A to Z Challenge: Plot-Holes

Has this ever happened to you? You’re done. Finally. All those months spent writing and rewriting a story. You even took a month off, living off your finishing-high so that you get distance from the story. Today is the day you do a fast read on the story you (!!!) wrote. At first a few cringe-worthy phrases, cliches and repetitions stand out. And there’s a niggle. A tiny little crack.

But as you read, it grows and grows until it looks something like this:

Credit

And then you realize that you have a gaping plot-hole in your story.

Yeah, that’s happened to me. It. Sucks.

I went into fix it mode, but nothing I thought of worked to fill the hole. There was aways something that defied solution. Something that I knew could potentially become another huge hole if I let it be long enough. After all, four books make more than enough opportunity for it to grow.
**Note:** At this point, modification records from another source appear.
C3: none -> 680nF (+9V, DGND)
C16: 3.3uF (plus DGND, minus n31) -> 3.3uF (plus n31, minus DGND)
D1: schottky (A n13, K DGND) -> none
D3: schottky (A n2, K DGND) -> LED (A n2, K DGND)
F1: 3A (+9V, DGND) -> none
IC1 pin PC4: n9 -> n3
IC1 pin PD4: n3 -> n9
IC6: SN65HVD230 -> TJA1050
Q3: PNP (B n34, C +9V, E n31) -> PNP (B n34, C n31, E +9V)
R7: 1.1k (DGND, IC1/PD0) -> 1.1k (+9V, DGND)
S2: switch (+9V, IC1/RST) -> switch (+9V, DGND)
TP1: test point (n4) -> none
I panicked for a while and then sat down, realizing one thing. If I thought of the story that it exists in, the solution had to exist as well. And probably in such a way that it would come from the story. Knowing that, and that I’d never find it since I had no clue as to what the solution looked like, I finished reading Doorways and left it alone for another two weeks. What else could I do? The whole story hinged on the existence of a solution.

And you know what? I was waiting for a movie to start when the solution occurred to me. It was simple. So much so that I challenge any reader to find it one day, because it’s so tiny that you’ll never notice it’s there. It fit. Perfectly.
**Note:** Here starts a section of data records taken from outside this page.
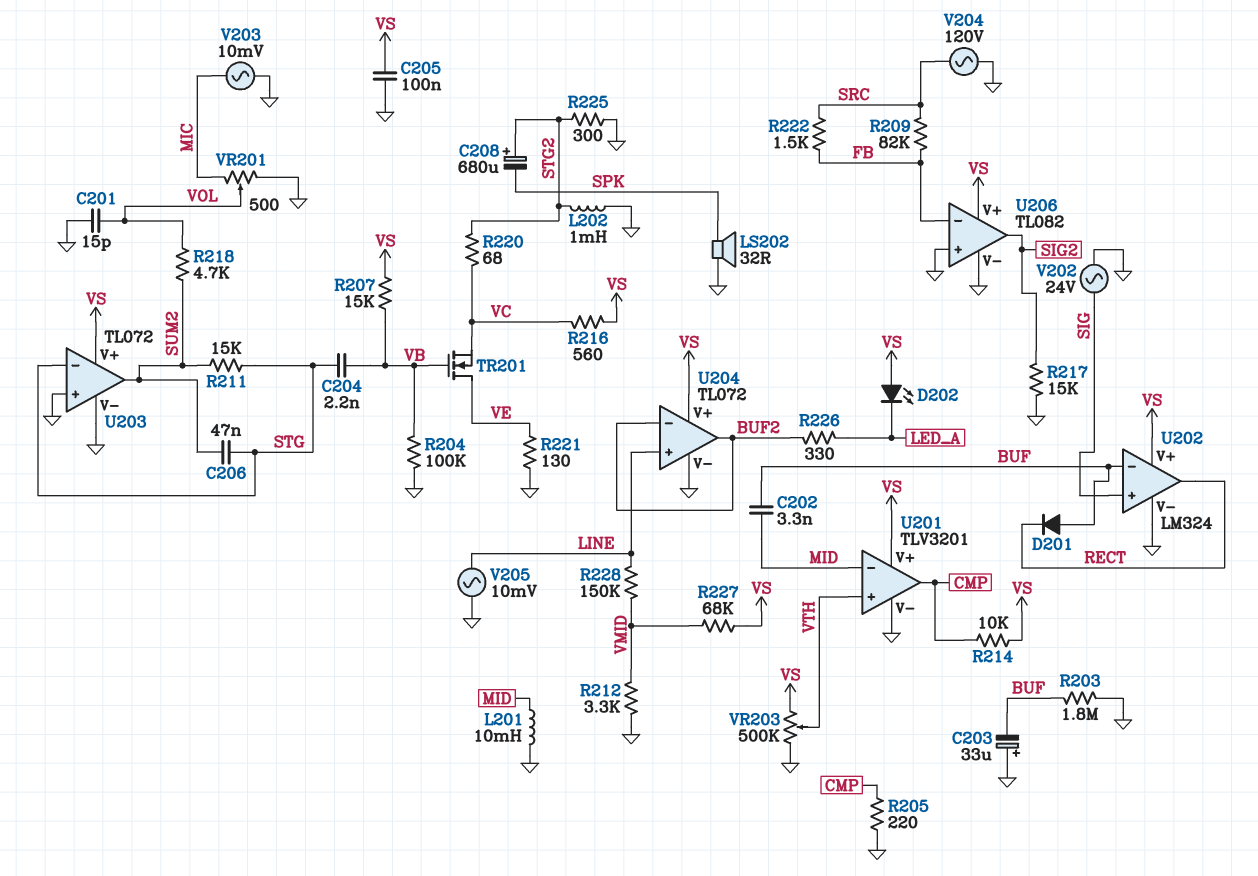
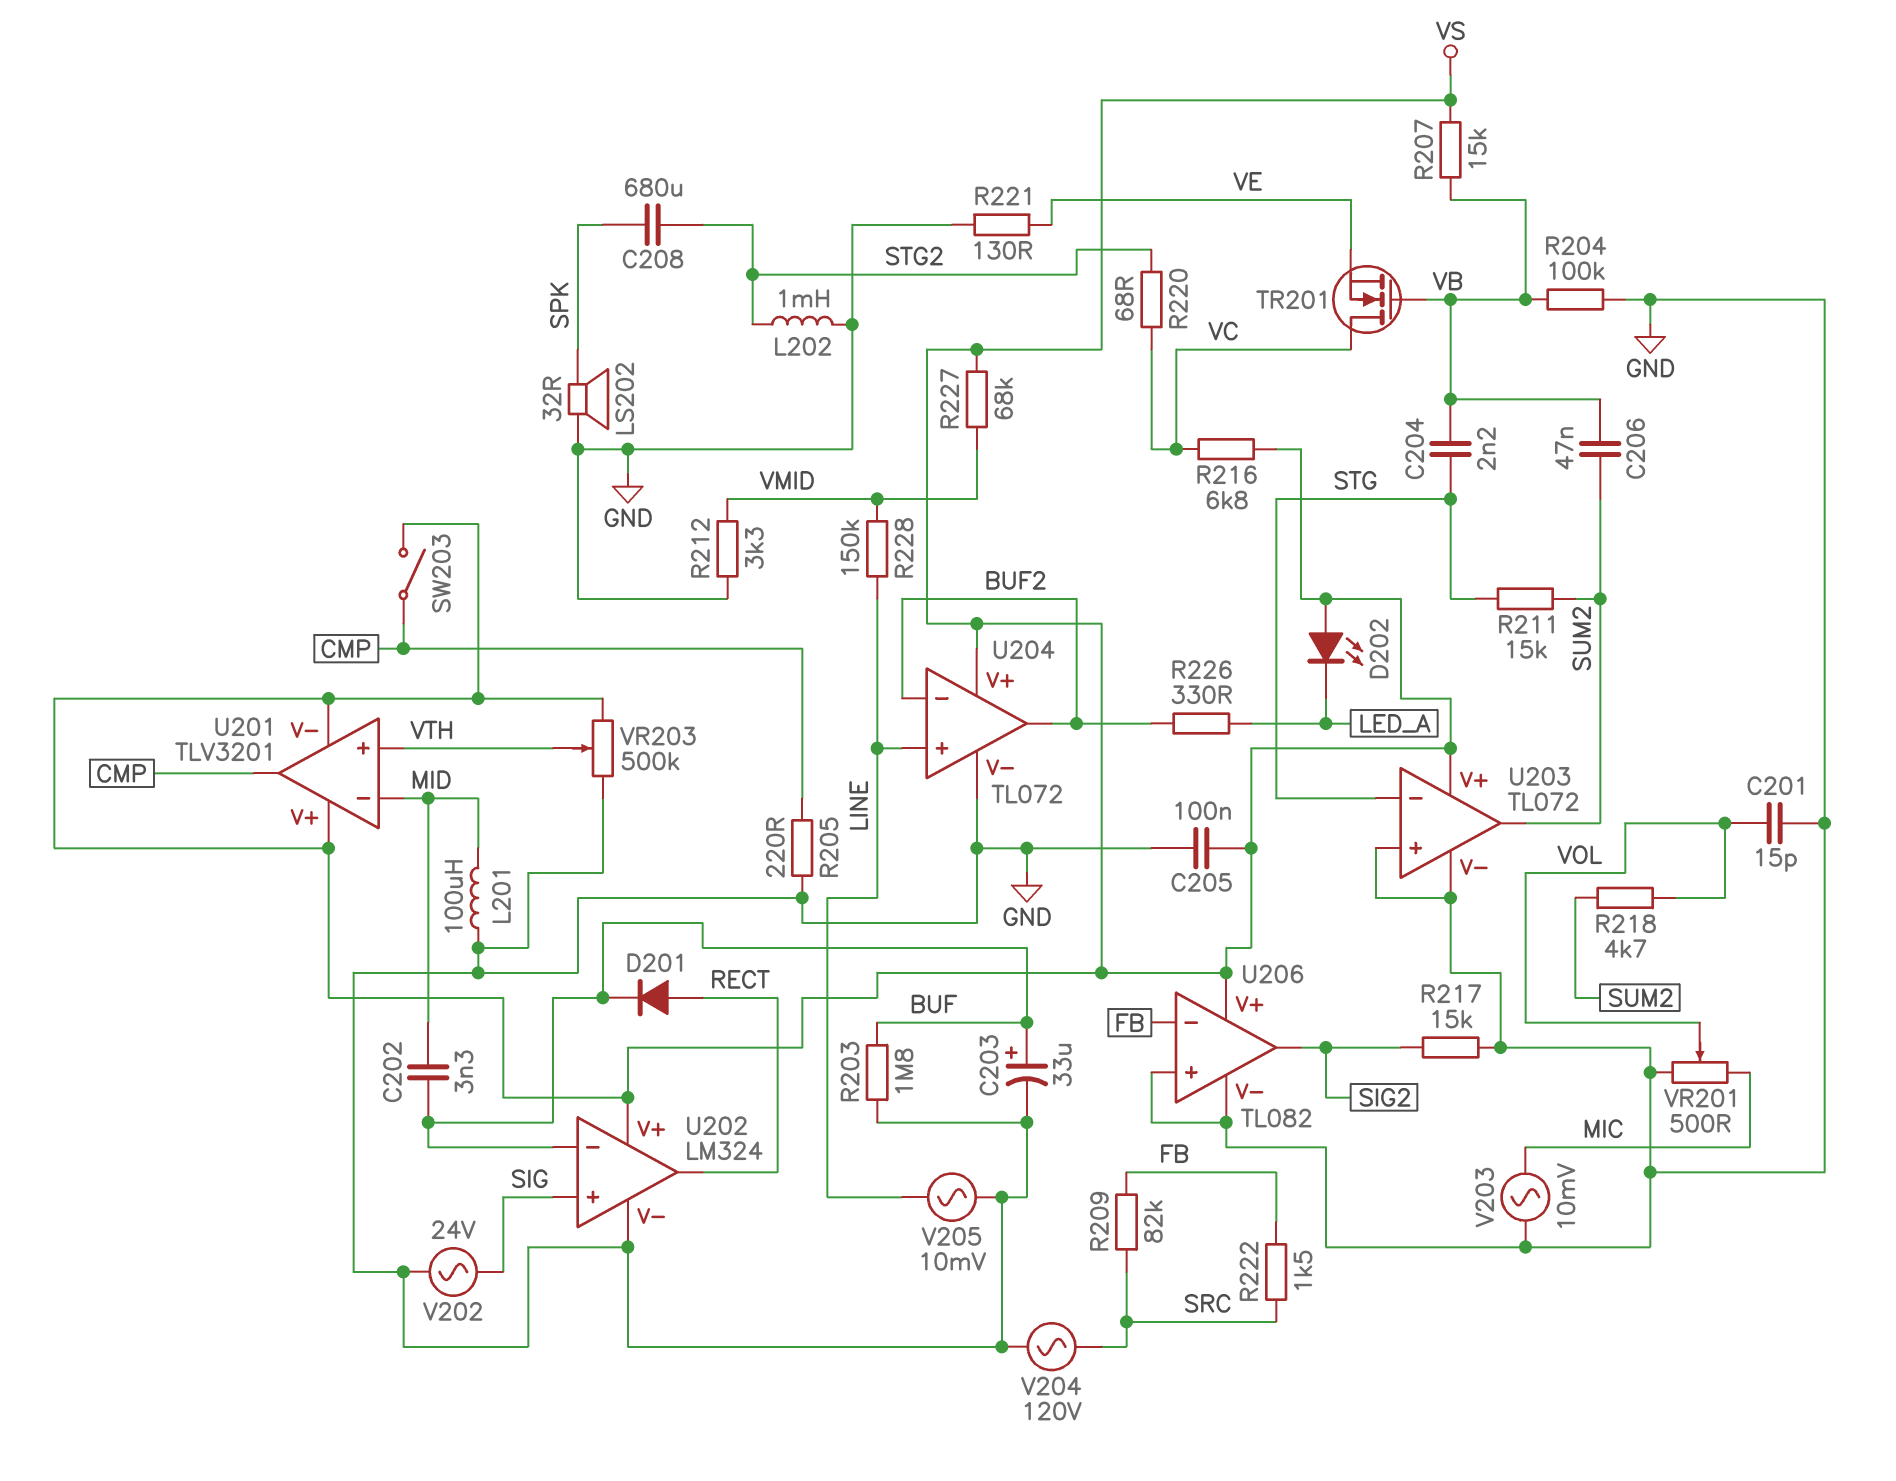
C203: 33uF (plus GND, minus BUF) -> 33uF (plus BUF, minus GND)
C206: 47nF (STG, SUM2) -> 47nF (SUM2, VB)
C208: 680uF (plus STG2, minus SPK) -> 680uF (SPK, STG2)
D201: diode (A BUF, K RECT) -> diode (A RECT, K BUF)
L201: 10mH (GND, MID) -> 100uH (GND, MID)
R214: 10k (CMP, VS) -> none
R216: 560 (VC, VS) -> 6.8k (VC, VS)
R225: 300 (GND, STG2) -> none
SW203: none -> switch (CMP, VS)
TR201: NMOS (G VB, D VE, S VC) -> NMOS (G VB, D VC, S VE)
U201 pin V-: GND -> VS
So if you do have the misfortune of finding a plot-hole in the story, here are some steps to follow.

1) BREATHE! It’s not the end of the world. Nor is it remotely close to being the end of your project.
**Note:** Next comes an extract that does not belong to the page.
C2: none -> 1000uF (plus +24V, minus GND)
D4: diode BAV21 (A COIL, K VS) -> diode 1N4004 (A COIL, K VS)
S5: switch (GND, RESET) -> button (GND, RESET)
2) Remember that you got this far with your story. So if the plot-hole is in it, your solution is as well. You just don’t know it yet. Yes I know what a pantser-y trick this is, but it really works. Why? Because it opens your mind to out-of-the-box possibilities. You’re not limiting yourself to thinking of the obvious. You’re exposing yourself to genius.

3) Do something else.

4) Keep doing something else until your mind goes: A HAH! or whatever it does when it gets a brilliant flash of inspiration.

5) Fit the solution to the hole.

6)
a) If it fits, celebrate and revise to blend it into the story.
b) If it doesn’t, go back to step one and do it again.

Do NOT try to cram something that you contrived into the hole. It won’t fit, so it will take a lot more work to camouflage it from a reader. And you know the thing about camouflage? A trained eye will still see it.

Look Out for These:

1) When you ask how/why/when/where to anything and you don’t know because the answer doesn’t exist. As supposed to how/why/when/where answers you don’t know because you haven’t explored them yet.

2) Anything you glossed over in the drafts – not wanting to think about it right at that moment – that accidentally grew to incredible importance as you wrote.

3) How/when/why/where questions whose answers are negated by an edit you did, but can’t undo because of more important reasons. See S-day’s post to see what I mean.

What do you do when you discover a plot hole?